Expression of endothelin-B receptors by glia in vivo is increased after CNS injury in rats, rabbits, and humans.

Leonard Levin // Publications // May 01 1997

PubMed ID: 9184120

Author(s): Rogers SD, Demaster E, Catton M, Ghilardi JR, Levin LA, Maggio JE, Mantyh PW. Expression of endothelin-B receptors by glia in vivo is increased after CNS injury in rats, rabbits, and humans. Exp Neurol. 1997 May;145(1):180-95.

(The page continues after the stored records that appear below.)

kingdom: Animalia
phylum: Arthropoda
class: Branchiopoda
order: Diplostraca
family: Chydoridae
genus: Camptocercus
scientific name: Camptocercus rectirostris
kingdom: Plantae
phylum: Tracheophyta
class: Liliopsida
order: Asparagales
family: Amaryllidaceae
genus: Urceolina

Journal: Experimental Neurology, Volume 145, Issue 1, May 1997

Previous studies have demonstrated that neonatal cultures of astrocytes express functional endothelin (ET) receptors. To determine if similar ET receptors are expressed by adult glia we used 125I-ET-1 to examine the expression of ET receptors both in vivo in the normal and transected optic nerves of the rabbit and rat and in vitro in cultures of astrocytes, microglia, or oligodendrocytes. Additionally, we examined the expression of ET receptors in the human optic nerve. Moderate levels of ET(B) receptors were identified in the rabbit and rat forebrain, whereas in the normal rabbit, rat, and human optic nerves a low density of ET(B) receptors was observed, mainly in association with glial fibrillary acidic protein + (GFAP+) astrocytes. After unilateral optic nerve transection, or damage to the retina, the density of glial ET(B) receptors in the optic nerve is significantly increased in all species examined. Thus, at 7 days posttransection there is a significant increase in ET(B) receptors, and by 90 days posttransection the density of ET(B) receptors in the rabbit or rat optic nerve was among the highest of any area in the central nervous system (CNS). Primary cultures of astrocytes or microglia, but not oligodendrocytes, express 125I-ET-1 binding sites. These data demonstrate that in the normal CNS, astrocytes express low but detectable levels of ET(B) receptors, and, after CNS injury, both astrocytes and microglia express high levels of ET(B) receptors. ET(B) receptors provide a therapeutic target for regulating glial proliferation and the release of neurotrophic factors from glia that occur in response to neuronal injury.